I remember when they placed her on my chest, her eyes were so big, her mouth gaped and pouted, like a fish. I didn’t really want to hold her. I wanted them to take her away. I didn’t trust myself. I didn’t know how I would care for her. I had never felt so responsible yet incapable of caring for this life in my hands. “Someone take her, tell me she’s okay,” I begged. She hadn’t made a sound. I had never been so ravaged by fear. Because of the delayed labor, her oxygen levels dropped and they were close to doing a C-section. They just had to rush the delivery. In the end, my daughter was fine.
She was fine, but I wasn’t.
The thing was, for the next two years, I couldn’t tell that story without crying. My husband, who was in the same room, did not experience in the same way, and in some ways, didn’t consider it traumatic at all. Other mothers didn’t seem to want to revisit their own birth stories. I wondered if something was wrong with me—why did the birth feel so horrible and traumatizing, even though nothing happened to my daughter? And why didn’t it feel like anyone wanted to talk about this hugely significant and traumatic experience of birth?
One of my younger friends asked me—what is childbirth like and I said, “It is kind of like being murdered, but you survive.” I wasn’t really kidding. It was the only way I could describe walking this fine line of life and death, even wanting to die, this brute force upon you, leaving you out of mind out of body, writhing, helpless, pained and sometimes just wishing you would die so it would be over, moments wondering if maybe you were already gone. For me, that was childbirth. And no one ever told me how to prepare for that.
I always felt like I went through it alone, even though I knew the experience of birth itself was so universal. Last year, I sought a trauma therapist to help me work through my PTSD so that I stopped having flashbacks, so that I stopped feeling panic every time I revisited that moment. I was also facing the birth of my second child, and didn’t want to experience it the same way. Fortunately, just being able to talk about it helped. Just being able to say, “This happened. It wasn’t beautiful,” created space for me to heal.
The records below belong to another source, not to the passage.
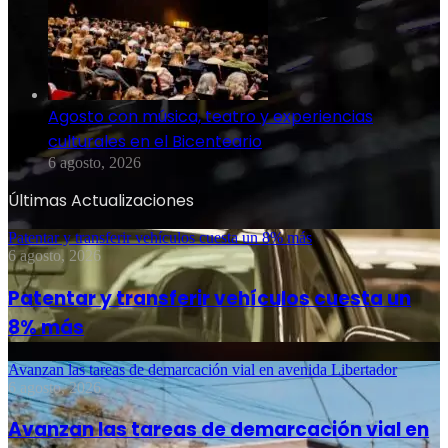
Agosto con música, teatro y experiencias
culturales en el Bicenteario
6 agosto, 2026
Últimas Actualizaciones
Patentar y transferir vehículos cuesta un 8% más
6 agosto, 2026
Patentar y transferir vehículos cuesta un
8% más
Avanzan las tareas de demarcación vial en avenida Libertador
6 agosto, 2026
Avanzan las tareas de demarcación vial en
I heard of Carmen Winant’s work through a mutual friend, a cultural anthropologist, Nick Kawa who is a friend of mine from college. Our children were born months apart, mine in Germany, his in Peru. One day we were trading birth stories and he mentioned this exhibit at the MoMA and the artist Carmen Winant, the artist and visual artist behind the installation, My Birth, a collage of over 2,000 of photographs and personal writings on women in labor. She is also the author of several books and her work has been exhibited at galleries throughout the U.S. and internationally.
Not having even seen the exhibit, it made me want to cry because it really captured this feeling of birth being both so universal and also solitary. I wanted to talk more about birth and about making birth visible and so, I’ve created a podcast episode about my own birth story and included a conversation I’ve had with the artist, dealing with the lack of visual representations of birth in culture, misrepresentations of birth, as well as how the conversation around the struggles related to birth and motherhood could move us towards greater political action and structural support for women (think paid maternity and childcare). We both felt strongly about opening up this dialogue about our birth stories, and the experience we shared so deeply.